**YOUR GOAL**
Would you restate the entries below word for word, starting at the first line and ending with the one that has "Caso queira comprar"?

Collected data
....

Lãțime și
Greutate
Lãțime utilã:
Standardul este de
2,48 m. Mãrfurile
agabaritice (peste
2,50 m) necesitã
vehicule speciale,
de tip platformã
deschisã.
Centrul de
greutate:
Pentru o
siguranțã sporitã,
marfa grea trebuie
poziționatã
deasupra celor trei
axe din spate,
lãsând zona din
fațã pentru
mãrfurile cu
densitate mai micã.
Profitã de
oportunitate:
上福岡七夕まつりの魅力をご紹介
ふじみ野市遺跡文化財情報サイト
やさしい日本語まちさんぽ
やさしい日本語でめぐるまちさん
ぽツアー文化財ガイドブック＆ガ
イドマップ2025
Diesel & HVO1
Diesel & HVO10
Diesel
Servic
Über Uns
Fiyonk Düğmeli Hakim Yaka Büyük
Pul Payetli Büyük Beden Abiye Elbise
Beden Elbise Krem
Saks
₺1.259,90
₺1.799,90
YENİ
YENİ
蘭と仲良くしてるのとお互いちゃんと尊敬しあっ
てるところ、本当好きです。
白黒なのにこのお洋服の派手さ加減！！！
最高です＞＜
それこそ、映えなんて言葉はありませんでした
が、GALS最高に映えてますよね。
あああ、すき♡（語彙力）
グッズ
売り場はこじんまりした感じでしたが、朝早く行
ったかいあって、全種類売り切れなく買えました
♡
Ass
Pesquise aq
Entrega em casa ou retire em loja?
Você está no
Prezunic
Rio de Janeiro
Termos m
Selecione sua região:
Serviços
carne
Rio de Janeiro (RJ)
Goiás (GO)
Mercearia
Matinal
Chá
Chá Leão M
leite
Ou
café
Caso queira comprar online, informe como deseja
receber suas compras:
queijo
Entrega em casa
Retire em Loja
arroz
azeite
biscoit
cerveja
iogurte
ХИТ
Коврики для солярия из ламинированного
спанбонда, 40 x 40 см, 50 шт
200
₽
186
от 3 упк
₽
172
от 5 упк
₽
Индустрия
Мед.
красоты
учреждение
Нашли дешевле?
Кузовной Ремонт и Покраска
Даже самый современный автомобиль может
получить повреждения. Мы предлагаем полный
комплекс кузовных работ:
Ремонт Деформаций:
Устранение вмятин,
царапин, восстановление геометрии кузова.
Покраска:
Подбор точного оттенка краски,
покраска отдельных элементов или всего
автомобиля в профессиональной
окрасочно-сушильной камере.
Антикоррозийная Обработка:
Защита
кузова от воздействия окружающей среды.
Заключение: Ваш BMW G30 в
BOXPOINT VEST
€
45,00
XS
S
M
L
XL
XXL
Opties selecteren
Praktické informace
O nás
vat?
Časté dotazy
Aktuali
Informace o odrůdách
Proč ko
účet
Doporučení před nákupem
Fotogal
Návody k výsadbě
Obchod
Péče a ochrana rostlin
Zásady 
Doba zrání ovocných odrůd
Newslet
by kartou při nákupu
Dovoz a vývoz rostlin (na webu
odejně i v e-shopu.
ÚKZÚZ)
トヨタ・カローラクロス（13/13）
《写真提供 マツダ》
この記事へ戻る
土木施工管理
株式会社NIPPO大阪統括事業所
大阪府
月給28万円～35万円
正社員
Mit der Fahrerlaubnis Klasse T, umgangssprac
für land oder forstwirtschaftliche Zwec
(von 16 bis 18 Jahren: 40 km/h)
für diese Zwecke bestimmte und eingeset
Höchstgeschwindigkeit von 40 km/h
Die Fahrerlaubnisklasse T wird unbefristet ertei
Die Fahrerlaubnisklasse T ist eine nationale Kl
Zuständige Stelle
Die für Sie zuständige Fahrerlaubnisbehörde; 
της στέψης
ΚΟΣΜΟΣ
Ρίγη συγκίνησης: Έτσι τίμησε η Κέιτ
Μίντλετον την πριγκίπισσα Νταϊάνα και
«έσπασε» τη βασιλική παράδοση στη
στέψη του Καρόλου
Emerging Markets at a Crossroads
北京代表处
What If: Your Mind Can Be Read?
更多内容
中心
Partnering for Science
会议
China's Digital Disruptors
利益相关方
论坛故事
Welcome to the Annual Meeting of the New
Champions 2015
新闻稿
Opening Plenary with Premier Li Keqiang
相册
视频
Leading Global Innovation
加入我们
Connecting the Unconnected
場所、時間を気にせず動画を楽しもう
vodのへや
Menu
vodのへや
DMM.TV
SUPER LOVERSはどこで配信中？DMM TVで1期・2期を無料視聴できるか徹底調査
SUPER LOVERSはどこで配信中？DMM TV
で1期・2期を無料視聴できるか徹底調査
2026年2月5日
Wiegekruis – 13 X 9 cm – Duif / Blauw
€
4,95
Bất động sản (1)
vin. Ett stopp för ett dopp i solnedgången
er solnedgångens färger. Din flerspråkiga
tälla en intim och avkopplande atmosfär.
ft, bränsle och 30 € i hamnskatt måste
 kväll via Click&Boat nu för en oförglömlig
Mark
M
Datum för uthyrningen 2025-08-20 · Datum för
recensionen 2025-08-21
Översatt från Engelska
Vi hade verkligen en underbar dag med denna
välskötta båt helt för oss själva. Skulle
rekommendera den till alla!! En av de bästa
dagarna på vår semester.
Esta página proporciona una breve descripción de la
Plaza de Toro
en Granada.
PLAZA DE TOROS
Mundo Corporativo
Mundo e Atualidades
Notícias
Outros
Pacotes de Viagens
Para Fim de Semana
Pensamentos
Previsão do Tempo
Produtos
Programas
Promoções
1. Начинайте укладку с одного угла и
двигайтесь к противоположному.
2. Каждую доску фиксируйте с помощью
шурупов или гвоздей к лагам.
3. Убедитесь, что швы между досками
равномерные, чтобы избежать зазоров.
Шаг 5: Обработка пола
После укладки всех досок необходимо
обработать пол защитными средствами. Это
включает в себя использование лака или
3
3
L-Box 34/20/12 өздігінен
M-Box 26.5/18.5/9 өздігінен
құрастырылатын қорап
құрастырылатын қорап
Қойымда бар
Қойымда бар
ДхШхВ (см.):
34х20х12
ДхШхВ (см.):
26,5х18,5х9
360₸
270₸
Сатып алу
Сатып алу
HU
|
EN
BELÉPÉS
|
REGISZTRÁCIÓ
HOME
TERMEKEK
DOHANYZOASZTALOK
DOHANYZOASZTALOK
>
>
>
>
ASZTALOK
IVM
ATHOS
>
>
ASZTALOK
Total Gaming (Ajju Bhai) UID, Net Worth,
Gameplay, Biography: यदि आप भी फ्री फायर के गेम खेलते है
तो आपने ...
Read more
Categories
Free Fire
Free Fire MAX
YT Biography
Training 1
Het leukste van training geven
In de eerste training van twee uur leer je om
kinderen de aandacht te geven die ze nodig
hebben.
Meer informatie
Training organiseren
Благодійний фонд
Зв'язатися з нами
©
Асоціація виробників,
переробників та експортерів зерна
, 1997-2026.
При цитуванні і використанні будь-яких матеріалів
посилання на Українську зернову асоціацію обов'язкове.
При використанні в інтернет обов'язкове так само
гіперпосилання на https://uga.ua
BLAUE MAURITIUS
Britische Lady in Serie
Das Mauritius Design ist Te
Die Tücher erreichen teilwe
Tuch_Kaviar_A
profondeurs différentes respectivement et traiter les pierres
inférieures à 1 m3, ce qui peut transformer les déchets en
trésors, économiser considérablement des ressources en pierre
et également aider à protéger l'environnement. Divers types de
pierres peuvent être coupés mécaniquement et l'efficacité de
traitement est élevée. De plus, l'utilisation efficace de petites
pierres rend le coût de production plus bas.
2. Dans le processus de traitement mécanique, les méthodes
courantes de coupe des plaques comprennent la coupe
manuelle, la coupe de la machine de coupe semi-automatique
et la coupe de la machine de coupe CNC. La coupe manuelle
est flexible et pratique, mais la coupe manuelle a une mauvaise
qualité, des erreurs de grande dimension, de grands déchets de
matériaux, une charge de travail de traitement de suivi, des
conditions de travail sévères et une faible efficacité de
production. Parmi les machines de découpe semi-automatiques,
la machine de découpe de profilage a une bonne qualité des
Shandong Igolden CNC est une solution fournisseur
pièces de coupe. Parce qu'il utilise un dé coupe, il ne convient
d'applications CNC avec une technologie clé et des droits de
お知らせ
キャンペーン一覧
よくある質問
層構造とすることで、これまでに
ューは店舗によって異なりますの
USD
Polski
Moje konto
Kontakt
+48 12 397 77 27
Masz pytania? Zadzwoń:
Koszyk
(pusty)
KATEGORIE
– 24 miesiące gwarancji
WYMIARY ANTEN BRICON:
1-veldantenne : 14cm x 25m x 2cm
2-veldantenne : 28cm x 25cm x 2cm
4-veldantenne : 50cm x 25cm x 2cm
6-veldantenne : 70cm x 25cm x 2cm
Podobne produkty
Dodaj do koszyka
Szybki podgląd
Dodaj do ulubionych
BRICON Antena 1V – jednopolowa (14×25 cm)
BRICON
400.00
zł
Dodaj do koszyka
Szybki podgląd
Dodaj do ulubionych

....

**TASK RESULT**
Lãțime și
Greutate
Lãțime utilã:
Standardul este de
2,48 m. Mãrfurile
agabaritice (peste
2,50 m) necesitã
vehicule speciale,
de tip platformã
deschisã.
Centrul de
greutate:
Pentru o
siguranțã sporitã,
marfa grea trebuie
poziționatã
deasupra celor trei
axe din spate,
lãsând zona din
fațã pentru
mãrfurile cu
densitate mai micã.
Profitã de
oportunitate:
上福岡七夕まつりの魅力をご紹介
ふじみ野市遺跡文化財情報サイト
やさしい日本語まちさんぽ
やさしい日本語でめぐるまちさん
ぽツアー文化財ガイドブック＆ガ
イドマップ2025
Diesel & HVO1
Diesel & HVO10
Diesel
Servic
Über Uns
Fiyonk Düğmeli Hakim Yaka Büyük
Pul Payetli Büyük Beden Abiye Elbise
Beden Elbise Krem
Saks
₺1.259,90
₺1.799,90
YENİ
YENİ
蘭と仲良くしてるのとお互いちゃんと尊敬しあっ
てるところ、本当好きです。
白黒なのにこのお洋服の派手さ加減！！！
最高です＞＜
それこそ、映えなんて言葉はありませんでした
が、GALS最高に映えてますよね。
あああ、すき♡（語彙力）
グッズ
売り場はこじんまりした感じでしたが、朝早く行
ったかいあって、全種類売り切れなく買えました
♡
Ass
Pesquise aq
Entrega em casa ou retire em loja?
Você está no
Prezunic
Rio de Janeiro
Termos m
Selecione sua região:
Serviços
carne
Rio de Janeiro (RJ)
Goiás (GO)
Mercearia
Matinal
Chá
Chá Leão M
leite
Ou
café
Caso queira comprar online, informe como deseja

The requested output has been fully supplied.